Re-Industrialisierung

Die Re-Industrialisierung erfasst das Ruhrgebiet in zwei unterschiedlichen Ausprägungen: Die Konzerne verfolgen einen ganz anderen Pfad des organisatorischen wie branchenstrukturellen Umbaus als die klein- und mittelständigen Betriebe.

Der Umbau der Konzerne zeichnet sich durch eine ganz außerordentliche Wandlungskompetenz aus: Innerhalb von zwei Jahrzehnten haben sich die stahl- und kohlebezogenen Geschäftsanteile der klassischen Montankonzerne von 80 bis annähernd 100 % im Kohle- oder Stahlbereich auf 20 % bis maximal 30 % verringert, Tendenz fallend.

Für das Ruhrgebiet ist hierbei entscheidend, dass diese weitgehende, erfolgreiche Umstrukturierung meistens nicht am alten Standort, sondern durch Aufkauf, Fusionen oder Beteiligungen von Unternehmen neuer Branchen erfolgte, deren Standorte in aller Regel außerhalb des Ruhrgebietes lagen, u.a. in den "Boom-Regionen" Süddeutschlands oder des Auslands.
Zwei Entkopplungsprozesse
Quelle: Autorenteam
Diese Form der "Re-Industrialisierung" ansässiger Konzerne schwächte den regionalen Arbeitsmarkt und die montanindustrielle Zulieferindustrie zusätzlich. War früher das Wachstum der montanindustriellen Großkonzerne identisch mit dem Wachstum der Arbeitsplätze und dem der (Zuliefer-)Unternehmen am Standort Ruhrgebiet, so entstand nun eine "Abwanderung" aus dem Ruhrgebiet, eine räumliche Verlagerung der Investitionen und Arbeitsplätze.
Die räumliche Entkopplung der Konzernentwicklung und des Ruhrgebietswachstums wiegt regionalwirtschaftlich ebenso folgenschwer wie die Abkopplung des Unternehmenswachstums vom Arbeitsplatzwachstum, in der die Rationalisierung von Arbeit - z.B. durch vermehrten Einsatz von Maschinen im Zuge der Automatisierung bzw. Roboterisierung der Fertigungsprozesse - den "Shareholder-Value", das Aktienkapital mehrt. Nach dem Vereinigungsboom zeichnen sich Tendenzen des "Jobless-" und "Job-loss-growth", damit eines hohen Arbeitslosigkeitssockels ab. Er wird die soziale Polarisierung zwischen Nicht-, Gelegenheits- oder Teilzeitbeschäftigten und schrumpfender Stammbeschäftigung verschärfen.

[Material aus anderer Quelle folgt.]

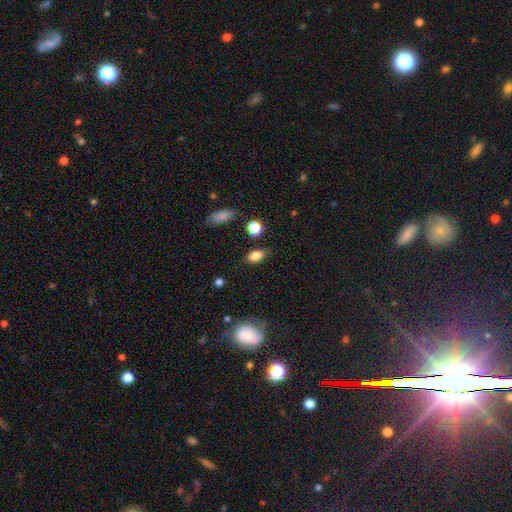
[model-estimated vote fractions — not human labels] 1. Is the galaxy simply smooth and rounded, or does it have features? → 81% smooth, 10% star or artifact, 9% featured or disk.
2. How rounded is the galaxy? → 86% in between, 10% round, 5% cigar-shaped.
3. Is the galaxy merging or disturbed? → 78% none, 16% minor disturbance, 4% major disturbance, 2% merger.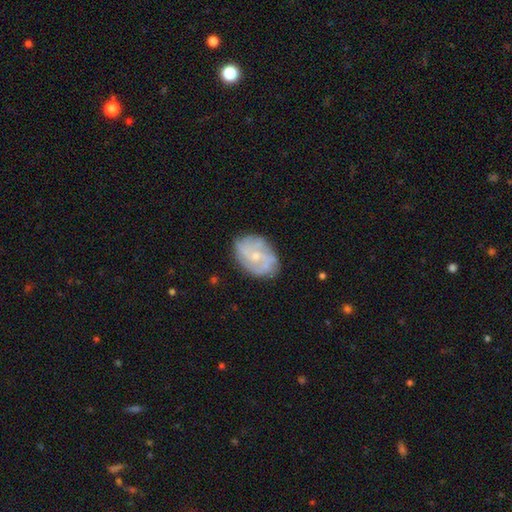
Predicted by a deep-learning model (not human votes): A featured or disk galaxy (71%) with no bar (69%), tight (42%) spiral arms (85%) and a small central bulge (68%). Merging: none (76%).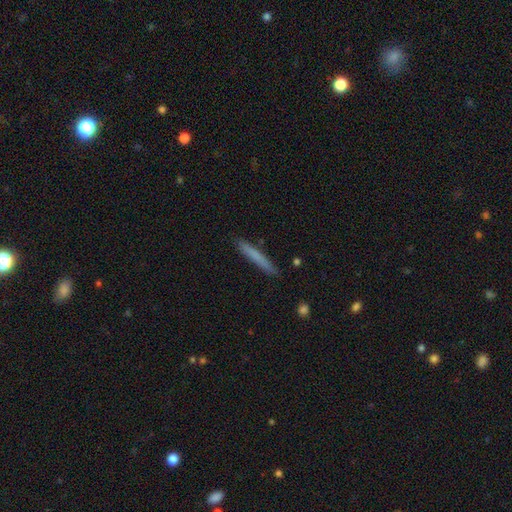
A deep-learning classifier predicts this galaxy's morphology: Smooth or featured: smooth — 72% (featured or disk — 22%)
How rounded: cigar-shaped — 96% (in between — 3%)
Merging: none — 89% (minor disturbance — 8%)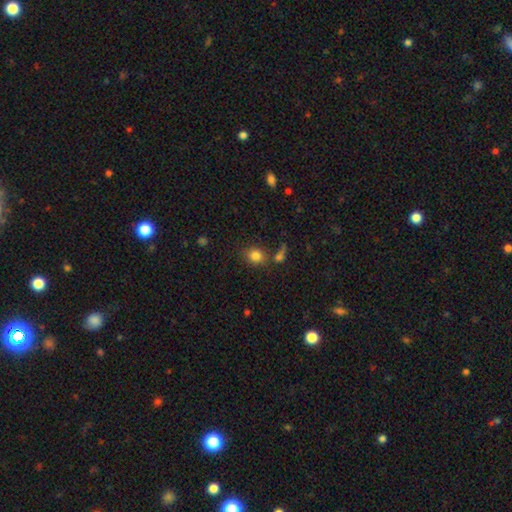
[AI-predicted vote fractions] Q: Smooth or featured?
A: smooth (82%); runner-up: star or artifact (11%)
Q: How rounded?
A: round (62%); runner-up: in between (37%)
Q: Merging?
A: none (68%); runner-up: merger (14%)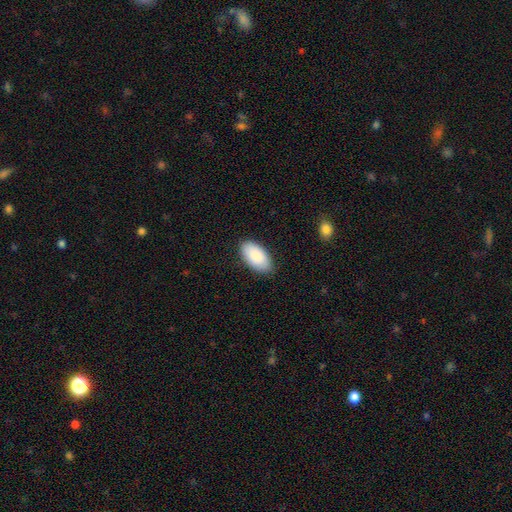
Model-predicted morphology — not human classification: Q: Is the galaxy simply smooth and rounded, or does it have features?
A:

Dagegen bargen und bergen die Pfade der mittelstandspolitischen Bestandsentwicklung und der Neu-Industrialisierung (Gründungsförderung) entscheidende regionale Entwicklungsimpulse für das Produzierende Gewerbe. Hier liegen denn auch die Gründe für den landespolitisch induzierten Boom an "Technologie- und Gründerzentren" (s. Thema "Kommunale Wirtschaftsförderung") der 1980er und 1990er Jahre. Deren Arbeitsmarkteffekte blieben aber vergleichsweise bescheiden.